I’m trying to understand what types of models that I have traditionally persisted relationally would translate well to some kind of NoSQL database. Suppose I have a model with the following relationships:
Product 1-----0..N Order
Customer 1-----0..N Order
And suppose I need to frequently query things like All Orders, All Products, All Customers, All Orders for Given Customer, All Orders for Given Product. My feeling is that this kind of model would not denormalize cleanly – If I had Product
and Customer
documents with embedded Orders
, both documents would have duplicate orders.
So I think I’d need separate documents for all three entities. Does a characteristic like this typically indicate that a document database is not well suited for a given model? Generally speaking, would a document database perform as well as a relational database in this kind of situation?
I know very little about graph databases, but I understand that a graph database handles relationships more performantly than a document database – would a graph database be suited for this kind of model?
5
In my opinion a document database would not be right for this. I have limited experience, though.
My experience:
15 years of SQL Server, 2 years of Postgres, only 2 projects with MongoDB.
After my years with relational databases I might be biased. But I have really tried to embrace the document concept. It is really great when you have documents, i.e. items that you want to update atomically.
You are describing relations. Relations belong in a relational database. There might be some more evolved document databases which are better for relational data. But they really are built for other uses.
After building some spikes with MongoDB, I built a Node project for relaying data between several external APIs and our own API. The server has been running for a couple of years and handles a couple of hundred thousand imports a year.
MongoDB seemed to be a great fit for this. But as soon as I added user and access control I started to long after a relational db again.
Document databases encourage you to throw everything at it.

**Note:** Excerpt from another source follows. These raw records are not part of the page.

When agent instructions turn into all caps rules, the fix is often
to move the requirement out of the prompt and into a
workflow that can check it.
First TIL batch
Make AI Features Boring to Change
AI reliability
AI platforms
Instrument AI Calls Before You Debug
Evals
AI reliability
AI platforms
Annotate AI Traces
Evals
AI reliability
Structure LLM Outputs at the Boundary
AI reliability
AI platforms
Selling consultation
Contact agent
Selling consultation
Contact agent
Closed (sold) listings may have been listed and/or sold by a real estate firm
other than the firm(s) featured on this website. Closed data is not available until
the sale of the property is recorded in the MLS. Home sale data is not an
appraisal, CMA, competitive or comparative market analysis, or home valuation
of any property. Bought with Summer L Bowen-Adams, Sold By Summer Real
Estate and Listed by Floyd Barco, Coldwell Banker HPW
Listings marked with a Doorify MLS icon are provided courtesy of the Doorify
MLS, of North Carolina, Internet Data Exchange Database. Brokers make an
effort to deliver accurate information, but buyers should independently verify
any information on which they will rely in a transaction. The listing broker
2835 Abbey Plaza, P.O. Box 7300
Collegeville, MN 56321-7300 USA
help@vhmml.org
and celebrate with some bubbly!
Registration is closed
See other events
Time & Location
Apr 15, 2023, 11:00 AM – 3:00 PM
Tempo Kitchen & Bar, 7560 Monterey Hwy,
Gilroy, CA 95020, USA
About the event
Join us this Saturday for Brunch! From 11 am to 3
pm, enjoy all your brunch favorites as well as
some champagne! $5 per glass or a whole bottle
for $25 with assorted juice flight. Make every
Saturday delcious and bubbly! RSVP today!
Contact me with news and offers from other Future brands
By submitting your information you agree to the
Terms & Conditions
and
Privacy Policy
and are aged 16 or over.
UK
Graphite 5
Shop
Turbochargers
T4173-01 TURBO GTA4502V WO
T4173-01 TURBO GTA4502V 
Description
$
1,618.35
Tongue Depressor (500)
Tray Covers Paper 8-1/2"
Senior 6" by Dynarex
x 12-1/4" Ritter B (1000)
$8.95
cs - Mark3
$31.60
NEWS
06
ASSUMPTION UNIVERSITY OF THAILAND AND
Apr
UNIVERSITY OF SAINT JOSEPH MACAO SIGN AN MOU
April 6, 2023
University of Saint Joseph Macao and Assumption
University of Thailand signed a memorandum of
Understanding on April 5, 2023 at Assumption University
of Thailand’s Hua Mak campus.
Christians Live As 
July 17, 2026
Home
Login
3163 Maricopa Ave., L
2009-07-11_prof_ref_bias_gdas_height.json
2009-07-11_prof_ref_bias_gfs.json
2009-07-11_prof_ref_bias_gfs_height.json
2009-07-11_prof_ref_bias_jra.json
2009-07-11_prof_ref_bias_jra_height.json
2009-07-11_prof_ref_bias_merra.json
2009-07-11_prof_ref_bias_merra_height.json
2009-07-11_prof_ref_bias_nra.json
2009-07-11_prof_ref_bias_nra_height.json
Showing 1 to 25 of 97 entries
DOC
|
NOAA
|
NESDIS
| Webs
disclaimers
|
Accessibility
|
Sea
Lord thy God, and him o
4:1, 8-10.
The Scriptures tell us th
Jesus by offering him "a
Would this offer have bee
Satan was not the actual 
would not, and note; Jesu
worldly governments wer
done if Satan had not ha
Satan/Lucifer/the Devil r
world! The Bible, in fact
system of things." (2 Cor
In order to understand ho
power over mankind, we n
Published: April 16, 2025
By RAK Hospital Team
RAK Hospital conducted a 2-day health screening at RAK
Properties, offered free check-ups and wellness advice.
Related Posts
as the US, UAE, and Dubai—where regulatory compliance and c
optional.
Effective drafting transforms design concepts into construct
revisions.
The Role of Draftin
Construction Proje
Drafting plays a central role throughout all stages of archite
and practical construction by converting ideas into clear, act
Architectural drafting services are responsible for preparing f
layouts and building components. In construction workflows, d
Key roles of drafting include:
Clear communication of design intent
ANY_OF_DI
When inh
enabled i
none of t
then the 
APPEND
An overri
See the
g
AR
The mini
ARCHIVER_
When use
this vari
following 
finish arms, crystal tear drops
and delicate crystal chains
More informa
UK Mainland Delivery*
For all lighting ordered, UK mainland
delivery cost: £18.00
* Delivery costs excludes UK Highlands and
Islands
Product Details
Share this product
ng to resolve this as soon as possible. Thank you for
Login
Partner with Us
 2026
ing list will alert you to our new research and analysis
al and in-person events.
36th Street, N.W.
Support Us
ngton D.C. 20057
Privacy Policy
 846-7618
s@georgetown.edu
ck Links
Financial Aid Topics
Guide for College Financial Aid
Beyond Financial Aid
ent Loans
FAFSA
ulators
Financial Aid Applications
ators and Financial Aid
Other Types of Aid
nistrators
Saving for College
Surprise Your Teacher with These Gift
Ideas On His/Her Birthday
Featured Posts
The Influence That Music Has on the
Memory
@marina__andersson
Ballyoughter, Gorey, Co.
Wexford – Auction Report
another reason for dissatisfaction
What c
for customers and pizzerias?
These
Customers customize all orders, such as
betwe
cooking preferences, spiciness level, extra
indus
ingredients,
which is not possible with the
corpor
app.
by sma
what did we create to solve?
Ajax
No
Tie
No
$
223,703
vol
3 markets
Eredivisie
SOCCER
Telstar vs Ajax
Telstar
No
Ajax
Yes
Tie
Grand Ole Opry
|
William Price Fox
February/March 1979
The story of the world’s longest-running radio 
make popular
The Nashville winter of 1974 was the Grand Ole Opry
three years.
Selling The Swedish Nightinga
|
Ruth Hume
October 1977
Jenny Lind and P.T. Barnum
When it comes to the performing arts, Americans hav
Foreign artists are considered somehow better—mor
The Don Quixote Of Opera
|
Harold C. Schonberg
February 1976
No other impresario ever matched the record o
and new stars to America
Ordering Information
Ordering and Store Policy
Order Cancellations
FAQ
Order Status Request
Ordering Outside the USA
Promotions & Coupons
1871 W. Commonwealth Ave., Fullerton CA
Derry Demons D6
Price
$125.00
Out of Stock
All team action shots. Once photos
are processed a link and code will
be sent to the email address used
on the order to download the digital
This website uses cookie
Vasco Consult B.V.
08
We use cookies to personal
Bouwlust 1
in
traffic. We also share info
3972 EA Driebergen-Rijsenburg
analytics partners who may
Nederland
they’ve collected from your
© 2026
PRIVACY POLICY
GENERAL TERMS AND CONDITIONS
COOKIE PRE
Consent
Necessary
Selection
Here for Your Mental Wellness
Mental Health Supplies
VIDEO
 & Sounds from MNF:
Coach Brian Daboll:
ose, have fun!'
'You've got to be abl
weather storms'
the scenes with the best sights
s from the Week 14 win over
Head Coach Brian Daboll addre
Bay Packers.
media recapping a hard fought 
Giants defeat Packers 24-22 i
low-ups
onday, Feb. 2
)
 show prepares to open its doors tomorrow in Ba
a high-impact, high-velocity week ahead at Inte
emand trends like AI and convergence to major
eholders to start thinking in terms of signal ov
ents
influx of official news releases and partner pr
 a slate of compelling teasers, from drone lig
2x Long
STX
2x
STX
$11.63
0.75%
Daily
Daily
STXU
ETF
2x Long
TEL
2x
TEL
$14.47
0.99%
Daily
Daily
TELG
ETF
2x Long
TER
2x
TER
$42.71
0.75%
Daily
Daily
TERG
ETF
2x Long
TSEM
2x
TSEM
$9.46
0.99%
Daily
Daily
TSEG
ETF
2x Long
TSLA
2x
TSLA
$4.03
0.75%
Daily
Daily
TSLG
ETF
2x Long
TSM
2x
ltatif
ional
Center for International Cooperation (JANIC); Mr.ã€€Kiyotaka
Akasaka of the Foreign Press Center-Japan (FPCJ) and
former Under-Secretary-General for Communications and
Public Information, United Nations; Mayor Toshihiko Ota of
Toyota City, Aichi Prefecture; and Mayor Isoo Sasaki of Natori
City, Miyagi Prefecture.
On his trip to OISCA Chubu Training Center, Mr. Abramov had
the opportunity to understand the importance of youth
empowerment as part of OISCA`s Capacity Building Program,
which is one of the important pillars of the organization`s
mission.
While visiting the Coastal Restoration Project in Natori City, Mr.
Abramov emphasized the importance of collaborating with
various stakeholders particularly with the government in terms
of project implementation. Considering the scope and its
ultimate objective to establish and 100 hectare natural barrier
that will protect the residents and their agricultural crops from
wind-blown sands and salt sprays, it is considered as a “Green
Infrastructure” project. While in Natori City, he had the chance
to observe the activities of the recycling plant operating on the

I challenge I encountered was version handling between different shaped json objects in the same collection (table). I ended up using JSON schema to validate everything going into the collections. This took away some of the freedom I gained by using MongoDB in the first place.
If I’d build that project again I’d do it with Postgres.
Two years ago I started a new project (Node server, React Native app). I started out with MongoDB, but the exact same thing bit me again. As soon as you start to handle users, ACL and critical relations you’ll grow out of MongoDB. I switched to Postgres and the DB now consists of approx 100 normalized tables.
Postgres has a JSON field type which more than well makes up for what I missed from MongoDB.
Summary:
Querying for data in MongoDB is no problem. You’ll find everything you need in a snap. Indexing capabilities are great as well.
Keeping your relational data secure will be a challenge in MongoDB. ACID is the way to go imho.
If I’d grow out of the JSON field type in Postgres I could see myself using MongoDB for some storage, but the main db would definitely be relational.